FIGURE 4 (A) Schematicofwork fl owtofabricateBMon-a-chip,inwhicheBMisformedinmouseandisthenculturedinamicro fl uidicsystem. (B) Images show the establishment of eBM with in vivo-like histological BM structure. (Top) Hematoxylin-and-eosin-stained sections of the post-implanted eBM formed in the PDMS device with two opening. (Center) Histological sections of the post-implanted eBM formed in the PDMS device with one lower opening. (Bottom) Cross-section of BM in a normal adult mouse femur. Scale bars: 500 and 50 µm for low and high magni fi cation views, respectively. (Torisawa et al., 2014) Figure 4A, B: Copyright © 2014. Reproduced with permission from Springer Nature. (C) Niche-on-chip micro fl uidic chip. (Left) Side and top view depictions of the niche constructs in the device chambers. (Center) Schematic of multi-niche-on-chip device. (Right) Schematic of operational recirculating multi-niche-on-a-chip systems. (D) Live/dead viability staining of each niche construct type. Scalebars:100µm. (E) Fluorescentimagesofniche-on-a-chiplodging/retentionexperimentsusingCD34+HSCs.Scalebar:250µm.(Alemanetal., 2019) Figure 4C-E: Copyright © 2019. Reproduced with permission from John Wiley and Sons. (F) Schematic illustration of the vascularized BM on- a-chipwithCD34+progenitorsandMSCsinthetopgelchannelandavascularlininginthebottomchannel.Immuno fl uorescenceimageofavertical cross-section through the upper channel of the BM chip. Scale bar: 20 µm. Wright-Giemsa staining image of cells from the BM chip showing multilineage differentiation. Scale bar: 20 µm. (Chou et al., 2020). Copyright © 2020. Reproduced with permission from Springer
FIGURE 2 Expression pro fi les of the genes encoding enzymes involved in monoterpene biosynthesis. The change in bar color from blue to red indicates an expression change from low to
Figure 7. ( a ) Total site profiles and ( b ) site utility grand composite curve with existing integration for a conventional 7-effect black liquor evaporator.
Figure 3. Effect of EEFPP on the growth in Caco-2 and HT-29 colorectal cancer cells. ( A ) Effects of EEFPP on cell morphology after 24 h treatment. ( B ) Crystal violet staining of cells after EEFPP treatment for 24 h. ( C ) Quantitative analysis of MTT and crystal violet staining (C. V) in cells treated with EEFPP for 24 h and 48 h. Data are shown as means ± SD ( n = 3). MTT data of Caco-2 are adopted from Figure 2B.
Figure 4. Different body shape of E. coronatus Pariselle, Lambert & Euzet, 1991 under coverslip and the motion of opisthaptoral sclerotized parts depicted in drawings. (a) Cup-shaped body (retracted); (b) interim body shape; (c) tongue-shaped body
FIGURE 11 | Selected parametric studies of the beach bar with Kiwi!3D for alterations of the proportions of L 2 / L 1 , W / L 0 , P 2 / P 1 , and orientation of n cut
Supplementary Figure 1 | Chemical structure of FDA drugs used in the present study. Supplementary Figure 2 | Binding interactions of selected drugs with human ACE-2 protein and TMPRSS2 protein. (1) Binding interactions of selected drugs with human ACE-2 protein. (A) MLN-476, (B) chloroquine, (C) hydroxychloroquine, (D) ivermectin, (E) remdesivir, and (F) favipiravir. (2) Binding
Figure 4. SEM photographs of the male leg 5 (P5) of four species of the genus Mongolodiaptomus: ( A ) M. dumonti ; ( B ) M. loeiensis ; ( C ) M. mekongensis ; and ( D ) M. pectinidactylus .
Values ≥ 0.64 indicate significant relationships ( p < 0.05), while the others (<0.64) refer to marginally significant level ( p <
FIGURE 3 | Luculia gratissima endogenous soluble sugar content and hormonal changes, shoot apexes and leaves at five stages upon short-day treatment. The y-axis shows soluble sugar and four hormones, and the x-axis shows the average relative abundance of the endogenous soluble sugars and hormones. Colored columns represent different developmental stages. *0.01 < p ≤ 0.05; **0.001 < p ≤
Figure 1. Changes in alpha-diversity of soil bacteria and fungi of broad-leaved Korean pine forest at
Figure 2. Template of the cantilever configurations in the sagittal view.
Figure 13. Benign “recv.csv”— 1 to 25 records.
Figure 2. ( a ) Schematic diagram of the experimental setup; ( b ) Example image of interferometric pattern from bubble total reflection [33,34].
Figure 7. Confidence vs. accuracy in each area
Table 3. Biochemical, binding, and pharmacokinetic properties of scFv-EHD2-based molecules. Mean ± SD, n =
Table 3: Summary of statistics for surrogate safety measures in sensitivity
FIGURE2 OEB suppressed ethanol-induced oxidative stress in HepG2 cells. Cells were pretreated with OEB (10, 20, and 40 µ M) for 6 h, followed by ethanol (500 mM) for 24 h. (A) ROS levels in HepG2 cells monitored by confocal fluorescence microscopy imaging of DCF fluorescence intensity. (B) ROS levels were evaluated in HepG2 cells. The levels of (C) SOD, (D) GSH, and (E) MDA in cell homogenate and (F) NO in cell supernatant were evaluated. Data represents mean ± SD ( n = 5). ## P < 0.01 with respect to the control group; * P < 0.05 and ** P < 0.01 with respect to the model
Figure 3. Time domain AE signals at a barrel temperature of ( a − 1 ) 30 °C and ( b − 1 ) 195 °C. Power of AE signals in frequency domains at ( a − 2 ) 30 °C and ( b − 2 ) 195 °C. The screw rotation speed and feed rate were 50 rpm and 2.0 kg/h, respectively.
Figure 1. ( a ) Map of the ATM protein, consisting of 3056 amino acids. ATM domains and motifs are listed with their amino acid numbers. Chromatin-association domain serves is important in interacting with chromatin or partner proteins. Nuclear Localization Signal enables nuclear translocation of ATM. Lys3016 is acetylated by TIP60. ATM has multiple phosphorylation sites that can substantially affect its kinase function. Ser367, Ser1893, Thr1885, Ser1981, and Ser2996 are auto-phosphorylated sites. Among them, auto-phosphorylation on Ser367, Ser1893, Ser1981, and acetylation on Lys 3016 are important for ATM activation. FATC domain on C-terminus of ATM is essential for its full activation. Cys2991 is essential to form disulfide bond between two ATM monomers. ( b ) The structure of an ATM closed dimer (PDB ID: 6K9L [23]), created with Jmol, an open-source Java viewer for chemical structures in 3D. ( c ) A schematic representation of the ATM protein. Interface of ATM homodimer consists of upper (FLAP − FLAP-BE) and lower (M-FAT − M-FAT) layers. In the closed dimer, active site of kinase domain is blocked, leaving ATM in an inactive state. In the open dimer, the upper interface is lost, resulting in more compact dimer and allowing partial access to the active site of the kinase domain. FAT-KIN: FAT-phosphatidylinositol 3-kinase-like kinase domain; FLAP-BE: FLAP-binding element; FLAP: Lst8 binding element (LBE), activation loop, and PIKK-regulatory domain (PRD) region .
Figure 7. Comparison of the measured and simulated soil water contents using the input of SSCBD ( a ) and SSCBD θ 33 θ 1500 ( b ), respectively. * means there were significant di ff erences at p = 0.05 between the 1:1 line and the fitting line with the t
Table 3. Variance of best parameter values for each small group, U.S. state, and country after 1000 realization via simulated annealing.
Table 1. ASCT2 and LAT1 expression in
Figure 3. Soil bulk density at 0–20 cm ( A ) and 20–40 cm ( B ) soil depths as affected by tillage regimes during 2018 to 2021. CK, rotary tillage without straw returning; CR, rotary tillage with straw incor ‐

○ ○ ○ ○ ○

◆ **Problem**
Set down, exactly as they appear, the line holding "Table 1. ASCT2 and LAT1 expression in" and every line after it until the records end.

◆ **Response**
Table 1. ASCT2 and LAT1 expression in
Figure 3. Soil bulk density at 0–20 cm ( A ) and 20–40 cm ( B ) soil depths as affected by tillage regimes during 2018 to 2021. CK, rotary tillage without straw returning; CR, rotary tillage with straw incor ‐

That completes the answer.